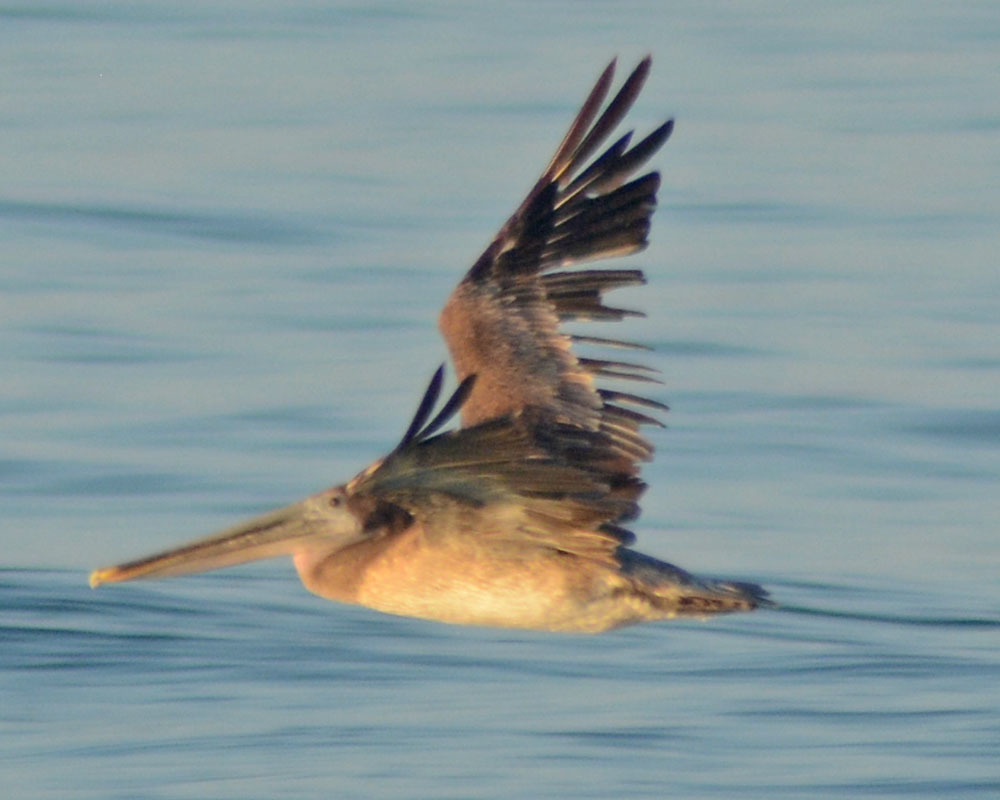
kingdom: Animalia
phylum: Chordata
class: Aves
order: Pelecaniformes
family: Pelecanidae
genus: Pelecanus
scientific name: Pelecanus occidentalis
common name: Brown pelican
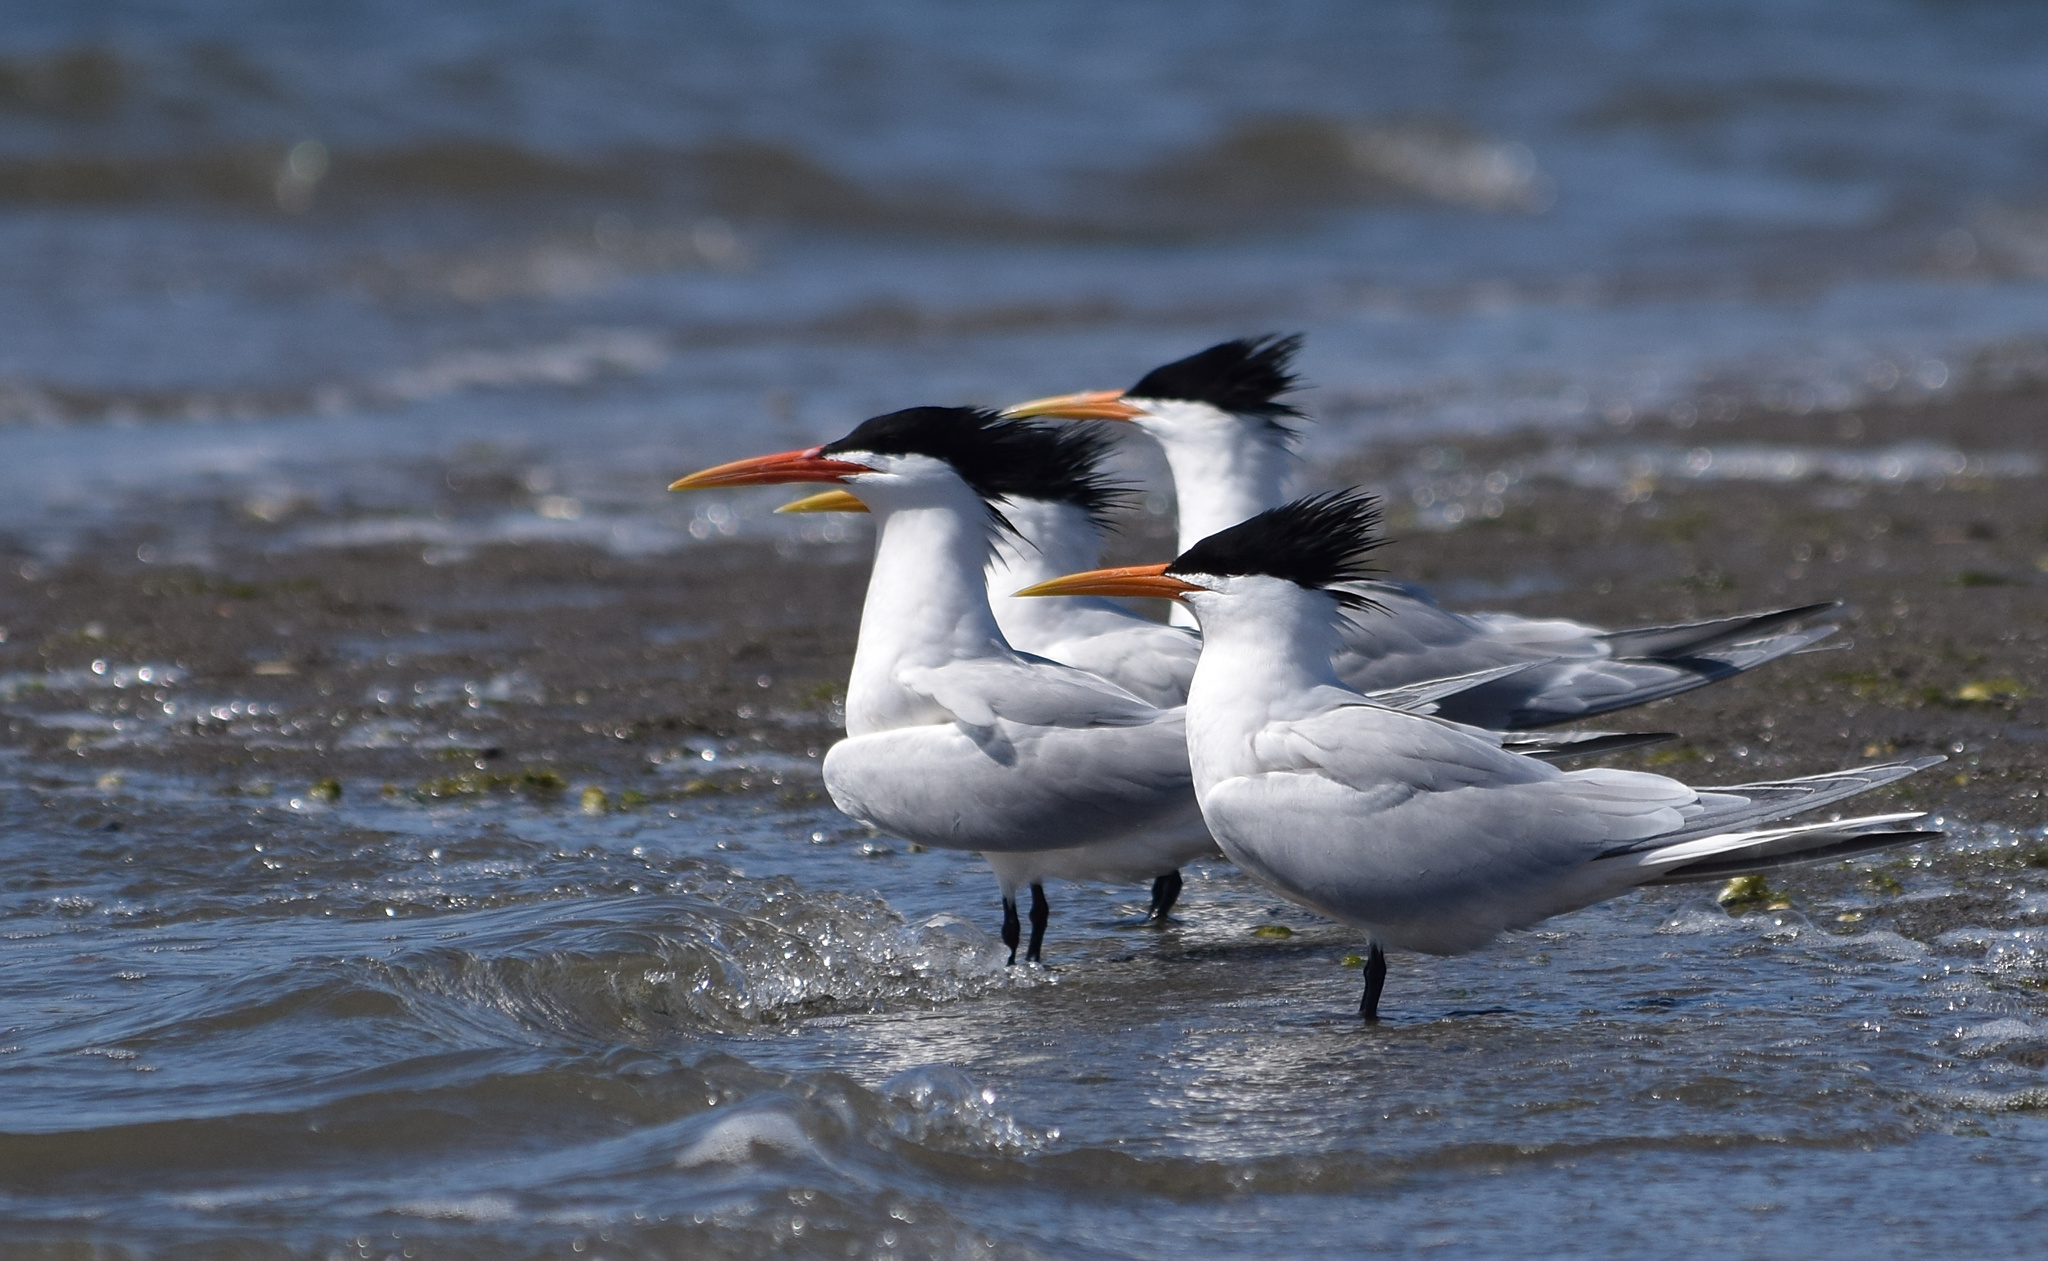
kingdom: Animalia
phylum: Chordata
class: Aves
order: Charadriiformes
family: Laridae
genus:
-- -- --
INSTRUCTIONS FOR THE TASK =
Convert the lines of every item above into one numbered list, omitting any blank lines and leaving out the pictures.

FULL ANSWER =
1. kingdom: Animalia
2. phylum: Chordata
3. class: Aves
4. order: Pelecaniformes
5. family: Pelecanidae
6. genus: Pelecanus
7. scientific name: Pelecanus occidentalis
8. common name: Brown pelican
9. kingdom: Animalia
10. phylum: Chordata
11. class: Aves
12. order: Charadriiformes
13. family: Laridae
14. genus:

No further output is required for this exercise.